Lies zwei Koordinaten im zweidimensionalen reellen Raum und gebe ihren Abstand zueinander aus. Die Einheit ist beliebig.

Wir arbeiten an der Uni mit Eclipse. Die Aufgabe lässt sich so verstehen, dass jemand die vier Koordinaten in die Console eingibt und Java mit einer Formel diese ausrechnet. 
Die Formel soll folgend lauten: (x1-x2)² + (y1-y2)² (aus allem soll noch eine Wurzel gezogen werden, aber ich weiß nicht, wie ich diese darstellen soll)

Mein kläglicher Versuch ist unten. Ich bekomme es nicht hin. Weder, dass Java die Formel ausrechnet, noch, dass Java alles so darstellt, wie es in der Formel verlangt wird.....

Hat vielleicht noch jemand eine Idee und kann mir weiterhelfen? Ich bin mit meinen Latein am Ende ;(



```
package testling;

import java.util.Scanner ; 
public class TEST { 
public static void main (String [] args) { 
Scanner scanner = new Scanner (System.in); 
int zahl1; 
int zahl2; 
int zahl3;
int zahl4;
int ergebnis; 
System.out.println("Bitte geben Sie die erste Zahl ein: " ) ; 
zahl1 = scanner.nextInt(); // Einlesen einer ganzen Zahl 
System.out.println("Bitte geben Sie die zweite Zahl ein: " ) ; 
zahl2 = scanner.nextInt(); // Einlesen einer ganzen Zahl 
System.out.println("Bitte geben Sie die dritte Zahl ein: " ) ; 
zahl3 = scanner.nextInt(); // Einlesen einer ganzen Zahl 
System.out.println ("Bitte geben Sie die vierte Zahl ein : " ) ; 
zahl4 = scanner.nextInt(); // Einlesen einer ganzen Zahl 
ergebnis = Math.sqrt((zahl1 - zahl2) * (zahl1 - zahl2) + (zahl3 - zahl4) * (zahl3 - zahl4)); 
System.out.println("Die Summe der beiden Zahlen ist: ") ; 
System.out.println(ergebnis) ; 
scanner . close ( ) ; 
} 
}
```


----------



## XHelp (15. Okt 2010)

Für den Code solltest du die JAVA-Tags benutzen. Steht sogar in Rot über dem Text-Feld.

Wo genau ist jetzt dein Problem? Fehlermeldung? Falsche Berechnung? etc...
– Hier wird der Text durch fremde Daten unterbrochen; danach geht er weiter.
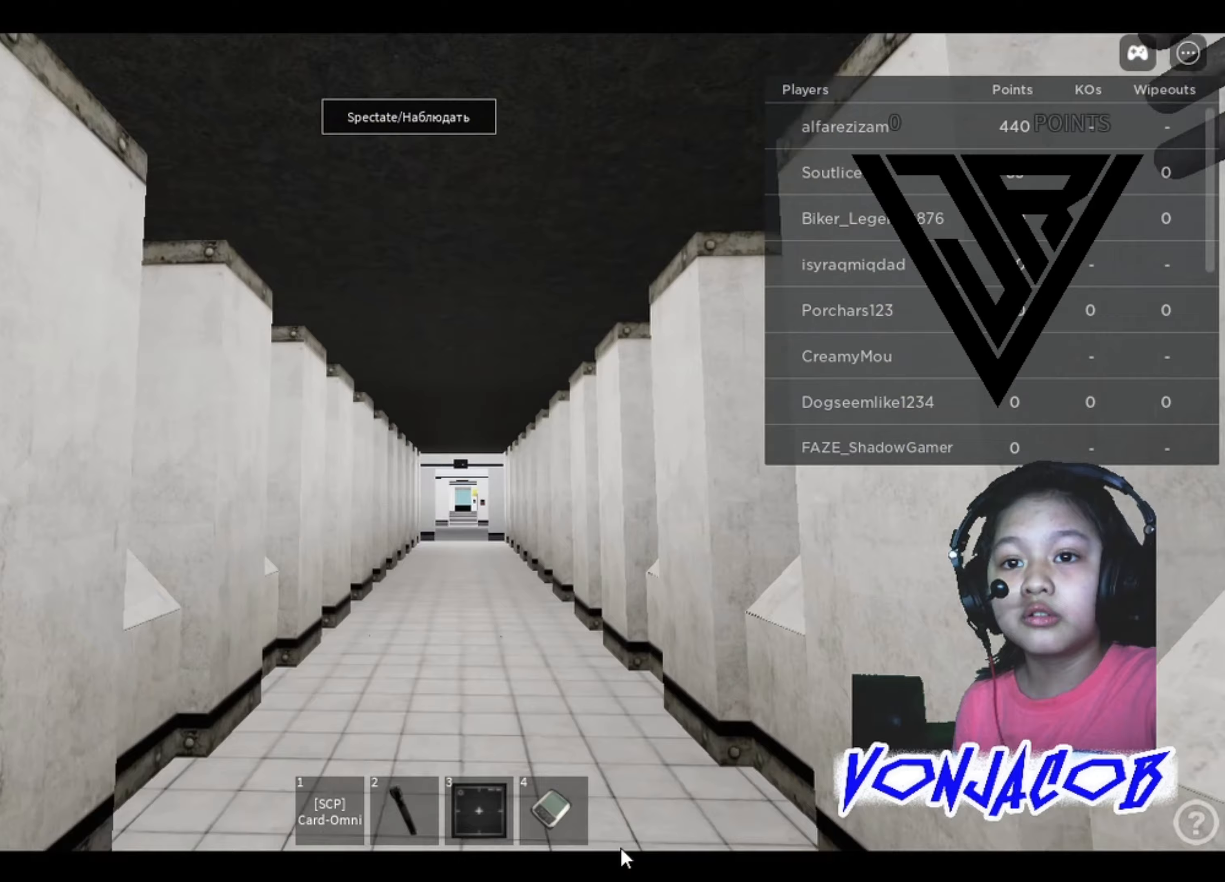
{"buttons": [], "left_stick": "up", "right_stick": "center", "events": [[200, "left_stick", "up"]]}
P.S. Bei einer Wurzen kriegst du eine double zahl raus, was auch durch aus einen Sinn ergibt. Also ist auch dein Ergebnis double und nicht int.


----------



## slawaweis (15. Okt 2010)

Nadzieja hat gesagt.:


> Mein kläglicher Versuch ist unten. Ich bekomme es nicht hin. Weder, dass Java die Formel ausrechnet, noch, dass Java alles so darstellt, wie es in der Formel verlangt wird.....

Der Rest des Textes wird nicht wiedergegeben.